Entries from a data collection
####################

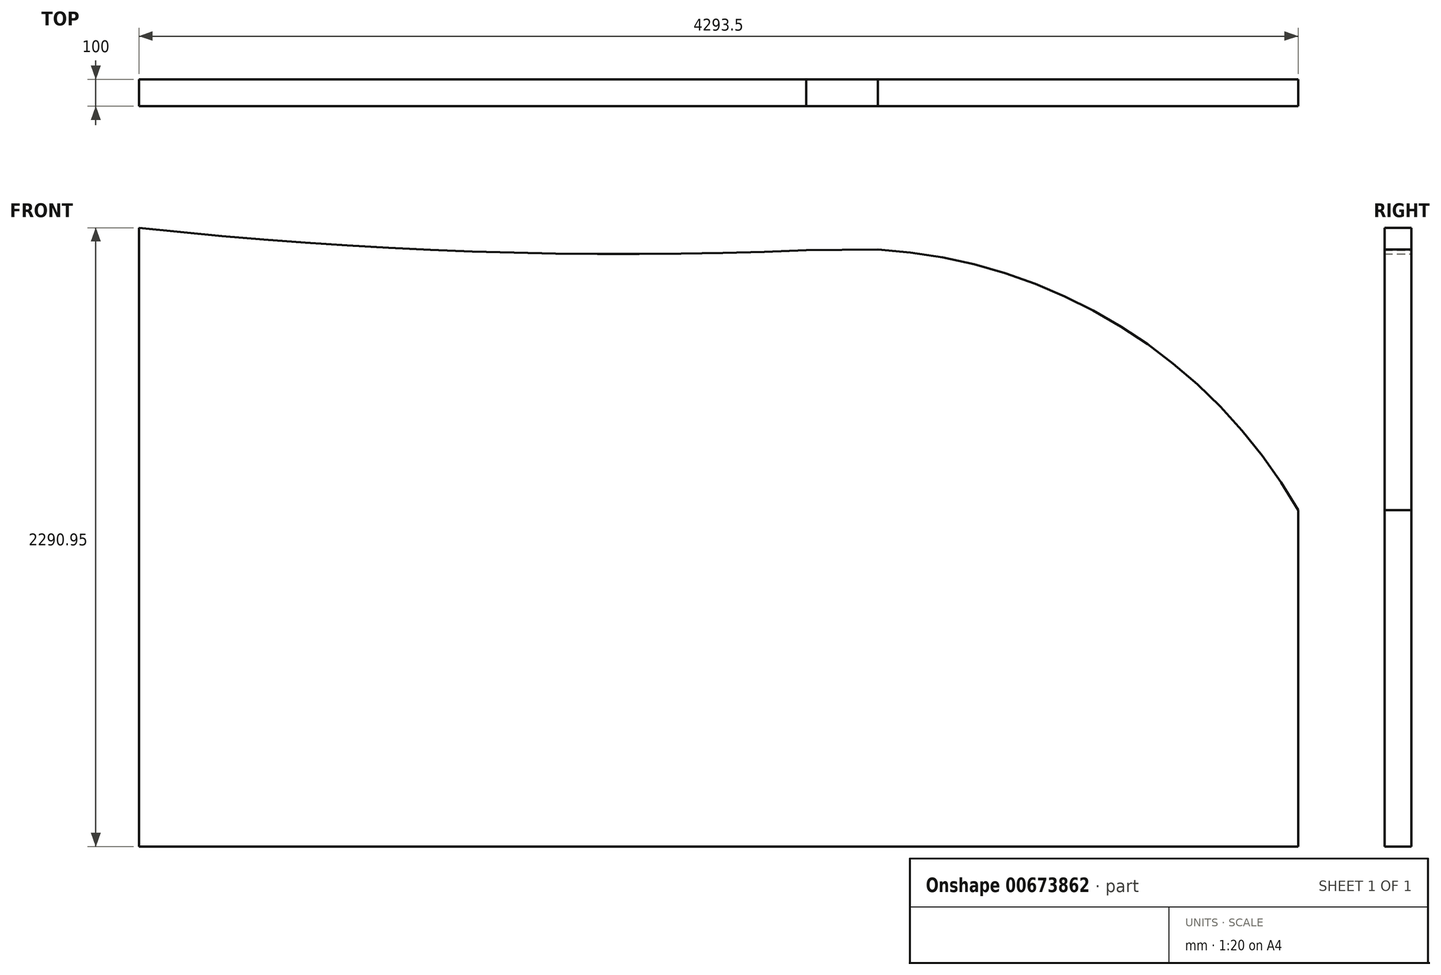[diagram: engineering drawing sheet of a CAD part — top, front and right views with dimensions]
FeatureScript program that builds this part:
annotation { "Feature Type Name" : "Feature", "Feature Type Description" : "" }
export const myFeature = defineFeature(function(context is Context, id is Id, definition is map)
    precondition{}
    {
        {
            var Q0;
            Q0=qCreatedBy(makeId("Front.planeOp"),FACE);
            var sketch = newSketch(context, id + "F0", { "sketchPlane" : qUnion([Q0])});
            skArc(sketch, "E0", {"start": v(2087.17, -48.65) * mm, "mid": v(1430.99, 631.3) * mm, "end": v(530.27, 917) * mm});
            skArc(sketch, "E1", {"start": v(-2206.33, 997.48) * mm, "mid": v(-972.04, 909.7) * mm, "end": v(265.36, 914.07) * mm});
            skLineSegment(sketch, "E2", {"start": v(2087.17, -48.65) * mm, "end": v(2087.17, -1293.47) * mm});
            skLineSegment(sketch, "E3", {"start": v(265.36, 914.07) * mm, "end": v(530.27, 917) * mm});
            skLineSegment(sketch, "E4", {"start": v(2087.17, -1293.47) * mm, "end": v(-2206.33, -1293.47) * mm});
            skLineSegment(sketch, "E5", {"start": v(-2206.33, -1293.47) * mm, "end": v(-2206.33, 997.48) * mm});
            skSolve(sketch);
        }
        {
            var Q0;
            Q0 = qSketchRegion(id + "F0", true);
            extrude(context, id + "F1", {"entities" : qUnion([Q0]), "depth" : 100 * mm, "offsetDistance" : 25 * mm});
        }
    });
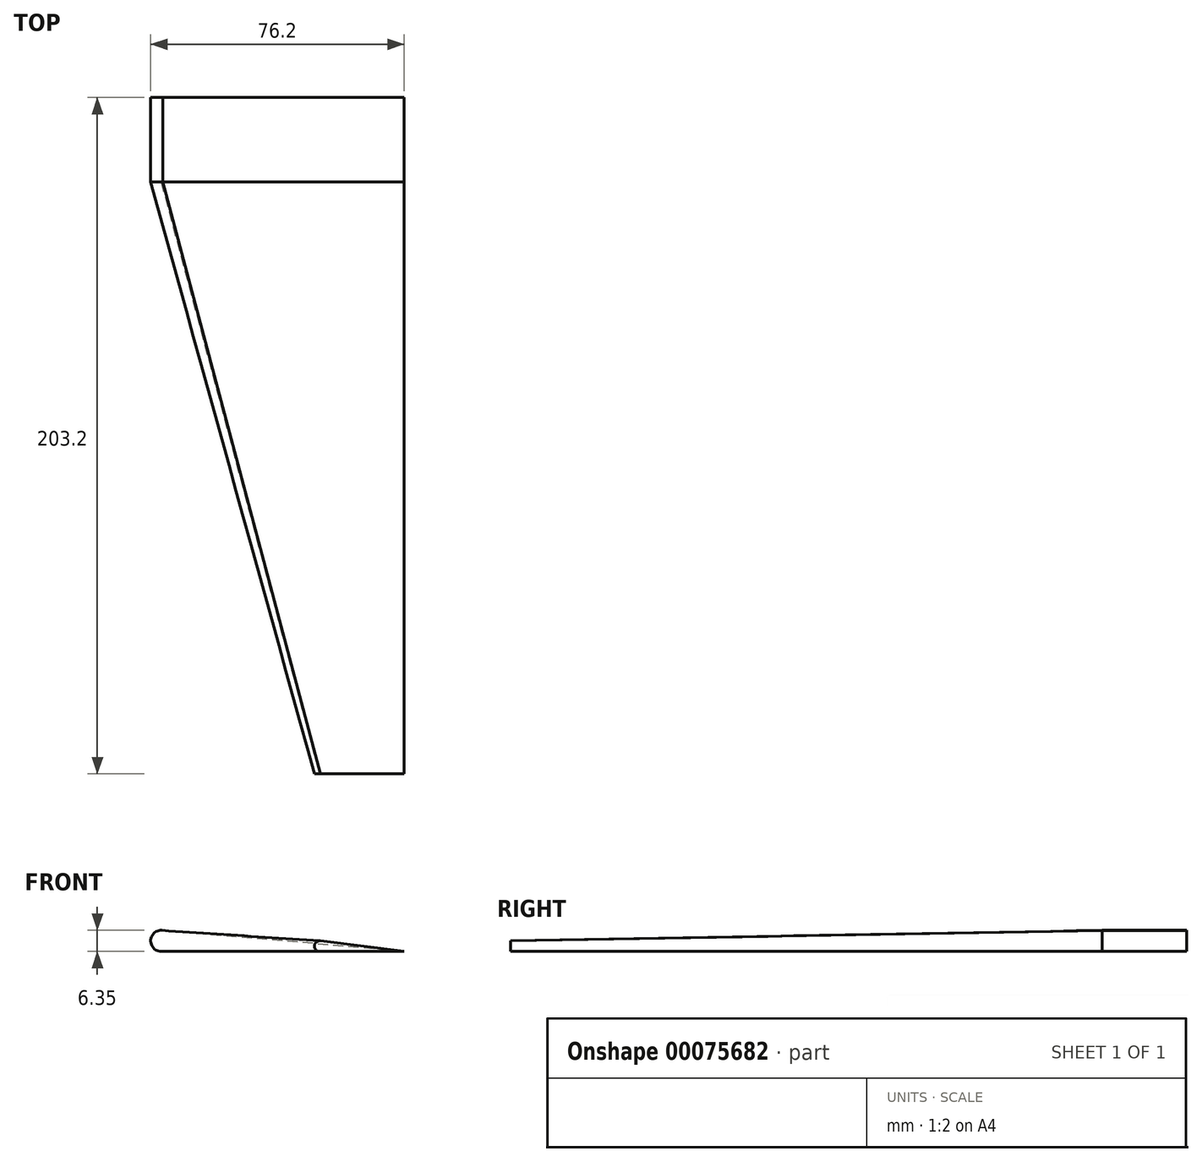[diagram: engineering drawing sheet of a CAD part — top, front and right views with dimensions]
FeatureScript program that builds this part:
annotation { "Feature Type Name" : "Feature", "Feature Type Description" : "" }
export const myFeature = defineFeature(function(context is Context, id is Id, definition is map)
    precondition{}
    {
        {
            var Q0;
            Q0=qCreatedBy(makeId("Front.planeOp"),FACE);
            var sketch = newSketch(context, id + "F0", { "sketchPlane" : qUnion([Q0])});
            skLineSegment(sketch, "E0", {"start": v(0, 0) * mm, "end": v(-72.58, 6.32) * mm});
            skLineSegment(sketch, "E1", {"start": v(0, 0) * mm, "end": v(-73.03, 0) * mm});
            skArc(sketch, "E2", {"start": v(-72.58, 6.32) * mm, "mid": v(-76.2, 3.4) * mm, "end": v(-73.03, 0) * mm});
            skSolve(sketch);
        }
        {
            var Q0;
            Q0=qCreatedBy(makeId("Front.planeOp"),FACE);
            cPlane(context, id + "F1", {"entities" : qUnion([Q0]), "cplaneType" : CPlaneType.OFFSET, "offset" : 203.2 * mm, "width" : 152.4 * mm, "height" : 152.4 * mm});
        }
        {
            var Q0;
            Q0=makeQuery(id+"F0.imprint","IMPRINT",FACE,{"disambiguationData":[TD([[makeQuery(id+"F0.imprint","IMPRINT",EDGE,{"derivedFrom":sQuery(id+"F0.wireOp",EDGE,"E0")}),1.0]])]});
            extrude(context, id + "F2", {"entities" : qUnion([Q0]), "depth" : 25.4 * mm});
        }
        {
            var Q0;
            Q0=qCreatedBy(id+"F1.planeOp",FACE);
            var sketch = newSketch(context, id + "F3", { "sketchPlane" : qUnion([Q0])});
            skPoint(sketch, "E3.0", {"position": v(0, 0) * mm});
            skLineSegment(sketch, "E4", {"start": v(0, 0) * mm, "end": v(-25.4, 0) * mm});
            skArc(sketch, "E5", {"start": v(-25.2, 3.16) * mm, "mid": v(-26.98, 1.69) * mm, "end": v(-25.4, 0) * mm});
            skLineSegment(sketch, "E6", {"start": v(0, 0) * mm, "end": v(-25.2, 3.16) * mm});
            skSolve(sketch);
        }
        {
            var Q1;
            Q1=makeQuery(id+"F2.opExtrude","CAP_FACE",FACE,{"disambiguationData":[OSD([sQuery(id+"F0.wireOp",EDGE,"E0"),sQuery(id+"F0.wireOp",EDGE,"E1"),sQuery(id+"F0.wireOp",EDGE,"E2")])],"isStart":false});
            var Q2;
            Q2=makeQuery(id+"F3.imprint","IMPRINT",FACE,{"disambiguationData":[TD([[makeQuery(id+"F3.imprint","IMPRINT",EDGE,{"derivedFrom":sQuery(id+"F3.wireOp",EDGE,"E4")}),-1.0]])]});
            loft(context, id + "F4", {"operationType" : NewBodyOperationType.ADD, "sheetProfilesArray" : [{ "sheetProfileEntities" : qUnion([Q1]) }, { "sheetProfileEntities" : qUnion([Q2]) }]});
        }
    });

####################

Aim of the exercise
Render every line of the entries above as a JSON list of strings, one string per line, leaving out blank lines and the pictures.

Exercise output
[
  "[diagram: engineering drawing sheet of a CAD part — top, front and right views with dimensions]",
  "FeatureScript program that builds this part:",
  "annotation { \"Feature Type Name\" : \"Feature\", \"Feature Type Description\" : \"\" }",
  "export const myFeature = defineFeature(function(context is Context, id is Id, definition is map)",
  "    precondition{}",
  "    {",
  "        {",
  "            var Q0;",
  "            Q0=qCreatedBy(makeId(\"Front.planeOp\"),FACE);",
  "            var sketch = newSketch(context, id + \"F0\", { \"sketchPlane\" : qUnion([Q0])});",
  "            skArc(sketch, \"E0\", {\"start\": v(2087.17, -48.65) * mm, \"mid\": v(1430.99, 631.3) * mm, \"end\": v(530.27, 917) * mm});",
  "            skArc(sketch, \"E1\", {\"start\": v(-2206.33, 997.48) * mm, \"mid\": v(-972.04, 909.7) * mm, \"end\": v(265.36, 914.07) * mm});",
  "            skLineSegment(sketch, \"E2\", {\"start\": v(2087.17, -48.65) * mm, \"end\": v(2087.17, -1293.47) * mm});",
  "            skLineSegment(sketch, \"E3\", {\"start\": v(265.36, 914.07) * mm, \"end\": v(530.27, 917) * mm});",
  "            skLineSegment(sketch, \"E4\", {\"start\": v(2087.17, -1293.47) * mm, \"end\": v(-2206.33, -1293.47) * mm});",
  "            skLineSegment(sketch, \"E5\", {\"start\": v(-2206.33, -1293.47) * mm, \"end\": v(-2206.33, 997.48) * mm});",
  "            skSolve(sketch);",
  "        }",
  "        {",
  "            var Q0;",
  "            Q0 = qSketchRegion(id + \"F0\", true);",
  "            extrude(context, id + \"F1\", {\"entities\" : qUnion([Q0]), \"depth\" : 100 * mm, \"offsetDistance\" : 25 * mm});",
  "        }",
  "    });",
  "[diagram: engineering drawing sheet of a CAD part — top, front and right views with dimensions]",
  "FeatureScript program that builds this part:",
  "annotation { \"Feature Type Name\" : \"Feature\", \"Feature Type Description\" : \"\" }",
  "export const myFeature = defineFeature(function(context is Context, id is Id, definition is map)",
  "    precondition{}",
  "    {",
  "        {",
  "            var Q0;",
  "            Q0=qCreatedBy(makeId(\"Front.planeOp\"),FACE);",
  "            var sketch = newSketch(context, id + \"F0\", { \"sketchPlane\" : qUnion([Q0])});",
  "            skLineSegment(sketch, \"E0\", {\"start\": v(0, 0) * mm, \"end\": v(-72.58, 6.32) * mm});",
  "            skLineSegment(sketch, \"E1\", {\"start\": v(0, 0) * mm, \"end\": v(-73.03, 0) * mm});",
  "            skArc(sketch, \"E2\", {\"start\": v(-72.58, 6.32) * mm, \"mid\": v(-76.2, 3.4) * mm, \"end\": v(-73.03, 0) * mm});",
  "            skSolve(sketch);",
  "        }",
  "        {",
  "            var Q0;",
  "            Q0=qCreatedBy(makeId(\"Front.planeOp\"),FACE);",
  "            cPlane(context, id + \"F1\", {\"entities\" : qUnion([Q0]), \"cplaneType\" : CPlaneType.OFFSET, \"offset\" : 203.2 * mm, \"width\" : 152.4 * mm, \"height\" : 152.4 * mm});",
  "        }",
  "        {",
  "            var Q0;",
  "            Q0=makeQuery(id+\"F0.imprint\",\"IMPRINT\",FACE,{\"disambiguationData\":[TD([[makeQuery(id+\"F0.imprint\",\"IMPRINT\",EDGE,{\"derivedFrom\":sQuery(id+\"F0.wireOp\",EDGE,\"E0\")}),1.0]])]});",
  "            extrude(context, id + \"F2\", {\"entities\" : qUnion([Q0]), \"depth\" : 25.4 * mm});",
  "        }",
  "        {",
  "            var Q0;",
  "            Q0=qCreatedBy(id+\"F1.planeOp\",FACE);",
  "            var sketch = newSketch(context, id + \"F3\", { \"sketchPlane\" : qUnion([Q0])});",
  "            skPoint(sketch, \"E3.0\", {\"position\": v(0, 0) * mm});",
  "            skLineSegment(sketch, \"E4\", {\"start\": v(0, 0) * mm, \"end\": v(-25.4, 0) * mm});",
  "            skArc(sketch, \"E5\", {\"start\": v(-25.2, 3.16) * mm, \"mid\": v(-26.98, 1.69) * mm, \"end\": v(-25.4, 0) * mm});",
  "            skLineSegment(sketch, \"E6\", {\"start\": v(0, 0) * mm, \"end\": v(-25.2, 3.16) * mm});",
  "            skSolve(sketch);",
  "        }",
  "        {",
  "            var Q1;",
  "            Q1=makeQuery(id+\"F2.opExtrude\",\"CAP_FACE\",FACE,{\"disambiguationData\":[OSD([sQuery(id+\"F0.wireOp\",EDGE,\"E0\"),sQuery(id+\"F0.wireOp\",EDGE,\"E1\"),sQuery(id+\"F0.wireOp\",EDGE,\"E2\")])],\"isStart\":false});",
  "            var Q2;",
  "            Q2=makeQuery(id+\"F3.imprint\",\"IMPRINT\",FACE,{\"disambiguationData\":[TD([[makeQuery(id+\"F3.imprint\",\"IMPRINT\",EDGE,{\"derivedFrom\":sQuery(id+\"F3.wireOp\",EDGE,\"E4\")}),-1.0]])]});",
  "            loft(context, id + \"F4\", {\"operationType\" : NewBodyOperationType.ADD, \"sheetProfilesArray\" : [{ \"sheetProfileEntities\" : qUnion([Q1]) }, { \"sheetProfileEntities\" : qUnion([Q2]) }]});",
  "        }",
  "    });"
]